While the films Gerwig and Baumbach have made take place in the present day, they are intentionally imbued with a vintage “vibe.” But if Gerwig sees Frances Ha as a product of the late '50s and early '60s, Mistress America owes its sensibilities to the late '70s and early '80s: a sort of “Melanie Griffith thing.” “There was a kind of character that was present in a certain kind of '80s movie, like in Something Wild and After Hours,” Gerwig explains. “Whatever happened to that character and why did she disappear from cinema, and can we bring her back?” Brooke’s social aspirations are also of a more '80s milieu as well. “She’s not a bohemian artist who lives in Brooklyn and only does hip stuff,” Gerwig says. “She wants to be a square in some ways. She wants to be a yuppie. Even that distinction between the yuppies and the downtown people is a more '80s distinction.”

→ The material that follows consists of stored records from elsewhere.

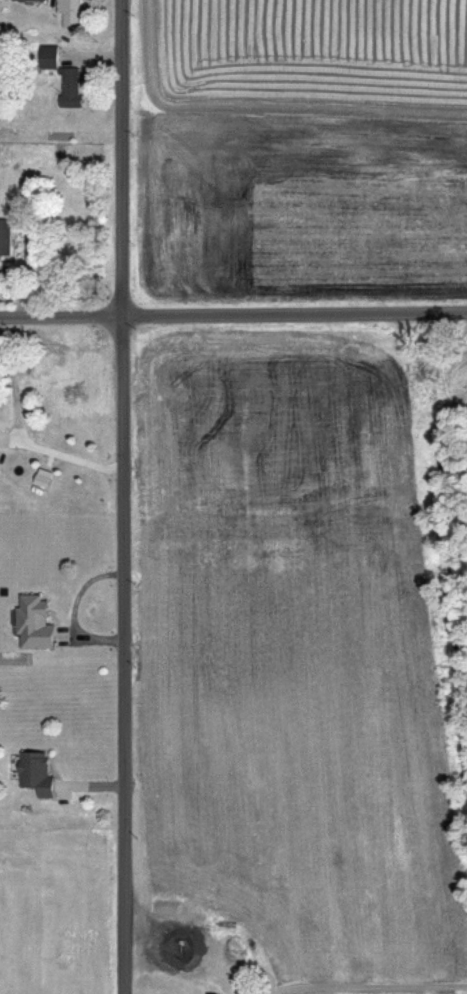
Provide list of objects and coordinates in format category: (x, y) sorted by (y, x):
building: (71, 13)
building: (49, 56)
building: (71, 87)
building: (6, 236)
road: (233, 313)
road: (12, 384)
road: (61, 452)
road: (124, 497)
building: (35, 621)
building: (37, 772)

Photo: Courtesy of Fox Searchlight.
Screwball Comedies
Brooke also has earlier cinematic roots. She’s a gold digger in the style of Claudette Colbert. “We were definitely thinking of screwball comedies,” Gerwig says, referencing the Preston Sturges film The Palm Beach Story, in which Colbert plays a woman in search of a wealthy husband. “What I love about Brooke is, if she had 10% less integrity, she would have married some guy she didn’t like who had money. She unfortunately had just enough integrity to fuck herself for the life she thinks she wants, which is sort of tragic but also noble.” Real-Life Relationships
If Gerwig is any character in the movie it's Tracy, not Brooke. (Like Tracy, Gerwig went to Barnard.) One moment in the film, when Tracy tells Brooke she doesn’t know how to use a coffee maker, was derived from Gerwig’s real life. “I completely idolized so many women,” she says. “I’m still really prone to it, and a lot of that stuff was taken directly from different experiences I had in different circumstances. I said, ‘I don’t know how to use a coffee maker,’ and [a woman] looked at me and she said, 'You do. Stop pretending to be incompetent.' It was this moment where I was like, Oh my God, she’s right. I’m pretending to be incompetent and I’m not.” Like Frances Ha, Mistress America is more concerned with platonic ties between women who love each other than with romantic relationships. Movies don't often go there, and Gerwig has found that her bonds with other women have been “some of the most vivid” of her life. “Even when I was young, like Tracy’s age, I had some feeling of: Boyfriends will come and go, none of us are going to marry these guys," she says. "[Those romantic relationships] are playacting for an adult life that may or may not come to pass, and the actual intense attachment and emotion was, for me, around female friendships.” Mistress America arrives in select theatres August 14.